══ Source material
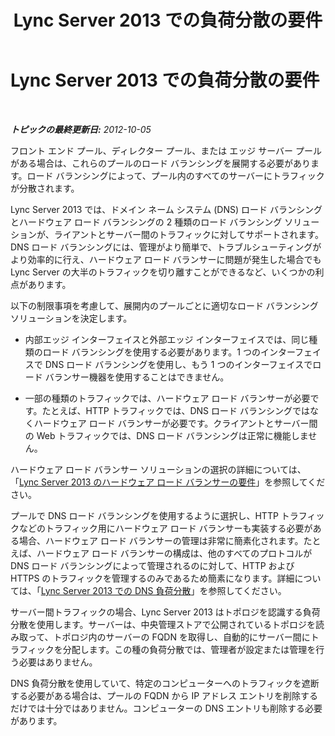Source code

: ﻿---
title: Lync Server 2013 での負荷分散の要件
TOCTitle: Lync Server 2013 での負荷分散の要件
ms:assetid: 84489328-64a4-486c-9384-a3e5c8ed9c8b
ms:mtpsurl: https://technet.microsoft.com/ja-jp/library/Gg615011(v=OCS.15)
ms:contentKeyID: 48272756
ms.date: 05/19/2016
mtps_version: v=OCS.15
ms.translationtype: HT
---

# Lync Server 2013 での負荷分散の要件

 

_**トピックの最終更新日:** 2012-10-05_

フロント エンド プール、ディレクター プール、または エッジ サーバー プールがある場合は、これらのプールのロード バランシングを展開する必要があります。ロード バランシングによって、プール内のすべてのサーバーにトラフィックが分散されます。

Lync Server 2013 では、ドメイン ネーム システム (DNS) ロード バランシングとハードウェア ロード バランシングの 2 種類のロード バランシング ソリューションが、ライアントとサーバー間のトラフィックに対してサポートされます。DNS ロード バランシングには、管理がより簡単で、トラブルシューティングがより効率的に行え、ハードウェア ロード バランサーに問題が発生した場合でも Lync Server の大半のトラフィックを切り離すことができるなど、いくつかの利点があります。

以下の制限事項を考慮して、展開内のプールごとに適切なロード バランシング ソリューションを決定します。

  - 内部エッジ インターフェイスと外部エッジ インターフェイスでは、同じ種類のロード バランシングを使用する必要があります。1 つのインターフェイスで DNS ロード バランシングを使用し、もう 1 つのインターフェイスでロード バランサー機器を使用することはできません。

  - 一部の種類のトラフィックでは、ハードウェア ロード バランサーが必要です。たとえば、HTTP トラフィックでは、DNS ロード バランシングではなくハードウェア ロード バランサーが必要です。クライアントとサーバー間の Web トラフィックでは、DNS ロード バランシングは正常に機能しません。

ハードウェア ロード バランサー ソリューションの選択の詳細については、「[Lync Server 2013 のハードウェア ロード バランサーの要件](lync-server-2013-hardware-load-balancer-requirements.md)」を参照してください。

プールで DNS ロード バランシングを使用するように選択し、HTTP トラフィックなどのトラフィック用にハードウェア ロード バランサーも実装する必要がある場合、ハードウェア ロード バランサーの管理は非常に簡素化されます。たとえば、ハードウェア ロード バランサーの構成は、他のすべてのプロトコルが DNS ロード バランシングによって管理されるのに対して、HTTP および HTTPS のトラフィックを管理するのみであるため簡素になります。詳細については、「[Lync Server 2013 での DNS 負荷分散](lync-server-2013-dns-load-balancing.md)」を参照してください。

サーバー間トラフィックの場合、Lync Server 2013 はトポロジを認識する負荷分散を使用します。サーバーは、中央管理ストアで公開されているトポロジを読み取って、トポロジ内のサーバーの FQDN を取得し、自動的にサーバー間にトラフィックを分配します。この種の負荷分散では、管理者が設定または管理を行う必要はありません。

DNS 負荷分散を使用していて、特定のコンピューターへのトラフィックを遮断する必要がある場合は、プールの FQDN から IP アドレス エントリを削除するだけでは十分ではありません。コンピューターの DNS エントリも削除する必要があります。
════
**What you are asked to do:** Wherever the string "FQDN" appears in a line of the records, copy that line.

**Solution for this exercise:**
サーバー間トラフィックの場合、Lync Server 2013 はトポロジを認識する負荷分散を使用します。サーバーは、中央管理ストアで公開されているトポロジを読み取って、トポロジ内のサーバーの FQDN を取得し、自動的にサーバー間にトラフィックを分配します。この種の負荷分散では、管理者が設定または管理を行う必要はありません。
DNS 負荷分散を使用していて、特定のコンピューターへのトラフィックを遮断する必要がある場合は、プールの FQDN から IP アドレス エントリを削除するだけでは十分ではありません。コンピューターの DNS エントリも削除する必要があります。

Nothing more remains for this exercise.